Ларсен недоуменно поглядел на обрамлявшие текст завитушки и прочел: «АО „Херемиас Петрус“, эмиссия дозволена, десять тысяч песо, председатель, секретарь, акции выдаются предъявителю».
— Выходит, вы обладатель акции на десять тысяч песо…
— Странно, не правда ли? Десять тысяч песо. Помните, я вчера сказал, что могу упечь его в тюрьму.
И тут его улыбка издала короткий всплеск, будто раздавили таракана.
— Да, помню, — сказал Ларсен.
— Вы поняли?
— Какая тут связь?
— Акция-то фальшивая. Подделал ее старик, еще кто-то, не знаю кто. Во всяком случае, акция фальшивая, и он ее подписал. Читайте. X. Петрус. Были две эмиссии — первая и вторая, для увеличения основного капитала. Эта акция не из первой и не из второй. А он ее подписал и много таких сбыл.
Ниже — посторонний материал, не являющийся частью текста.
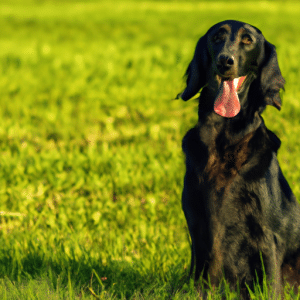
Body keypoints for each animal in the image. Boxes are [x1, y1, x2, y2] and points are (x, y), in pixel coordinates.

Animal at [179, 19, 300, 296]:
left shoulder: (268, 230)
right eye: (217, 37)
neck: (224, 139)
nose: (226, 60)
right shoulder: (198, 224)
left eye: (247, 40)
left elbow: (271, 283)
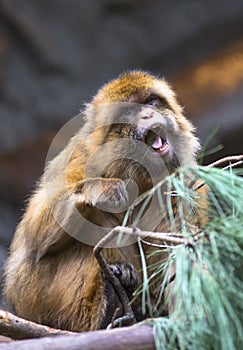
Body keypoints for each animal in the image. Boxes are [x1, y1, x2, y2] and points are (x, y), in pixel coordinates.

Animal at [3, 70, 200, 330]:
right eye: (129, 112)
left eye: (150, 102)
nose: (148, 114)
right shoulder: (83, 155)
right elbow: (34, 235)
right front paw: (101, 190)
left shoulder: (181, 182)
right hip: (34, 293)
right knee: (96, 218)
Указывавший на подпись его палец был цвета залежалого сыра. Рука убрала купюру со стола.
— Что ж, — с облегчением и радостью сказал Ларсен, — вы, надо полагать, знаете это точно, вы разбираетесь в деле. Он подделывал акции. Он, старый Петрус. Вы можете упечь его в тюрьму, и нет сомнения, что ему дадут немало лет.
— За это? — снова засмеялся Гальвес, хлопая по карману, куда он спрятал акцию. — Он уже не выйдет. Ему жизни не хватит, чтобы расплатиться.
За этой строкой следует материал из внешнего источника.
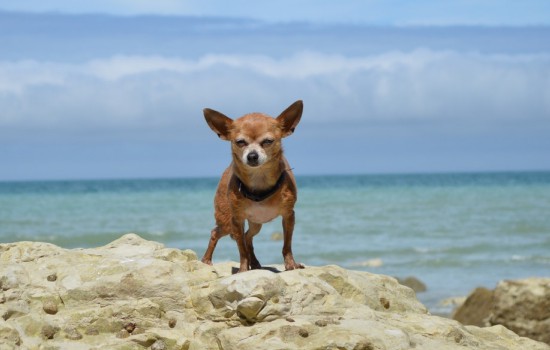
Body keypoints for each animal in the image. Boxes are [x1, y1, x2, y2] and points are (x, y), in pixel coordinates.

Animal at [203, 100, 306, 272]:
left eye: (268, 141)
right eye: (240, 142)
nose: (252, 156)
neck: (259, 180)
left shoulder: (288, 216)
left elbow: (287, 244)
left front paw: (291, 264)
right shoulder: (236, 220)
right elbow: (241, 250)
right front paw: (243, 270)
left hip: (256, 224)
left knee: (247, 237)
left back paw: (256, 263)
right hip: (226, 222)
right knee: (216, 233)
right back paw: (206, 259)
— Позор, — сказал Ларсен, глядя в окно. — Мог бы что-нибудь продать да купить стекла и законопатить щели.
— Еще бы, зимой тут удовольствие маленькое. — Уже с менее широкой, вялой улыбкой Гальвес обернулся к дождливому утру в окне. — Каждый месяц мы продаем на две тысячи инвентаря со склада. Кунц и я, делим пополам. Немец все не решался предложить вам, а я не хочу, чтобы вы подумали, будто мы не сказали из эгоизма. А что нам остается делать? — Он не сводил глаз с треугольного отверстия в оконном стекле, изможденный, постаревший, с дрожащими влажными уголками улыбающегося рта. — Какая разница, пусть будут три тысячи. На год или на два хватит.
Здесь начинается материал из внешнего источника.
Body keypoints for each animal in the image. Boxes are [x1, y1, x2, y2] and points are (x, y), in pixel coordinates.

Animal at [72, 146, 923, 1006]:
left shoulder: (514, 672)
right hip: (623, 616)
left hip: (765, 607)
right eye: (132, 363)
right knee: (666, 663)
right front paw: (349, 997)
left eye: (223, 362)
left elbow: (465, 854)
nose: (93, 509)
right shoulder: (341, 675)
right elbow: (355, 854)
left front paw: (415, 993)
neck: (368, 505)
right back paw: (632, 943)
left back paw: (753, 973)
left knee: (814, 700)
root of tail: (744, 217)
А Ларсен-то не понимал, чем он живет.
— Благодарю, — сказал Ларсен. — Да, конечно, вы можете упечь его в тюрьму. Но что мы от этого выиграем?
— Даже и не думайте, — сказал Гальвес. — Если его посадят, мы потеряем все, нас выгонят в двадцать четыре часа. Но я не поэтому. А потому, что старик заслужил так кончить жизнь. Вы еще не знаете.
— Не знаю, — согласился Ларсен. — Может быть, так будет лучше, а может быть, нет. Делайте что хотите.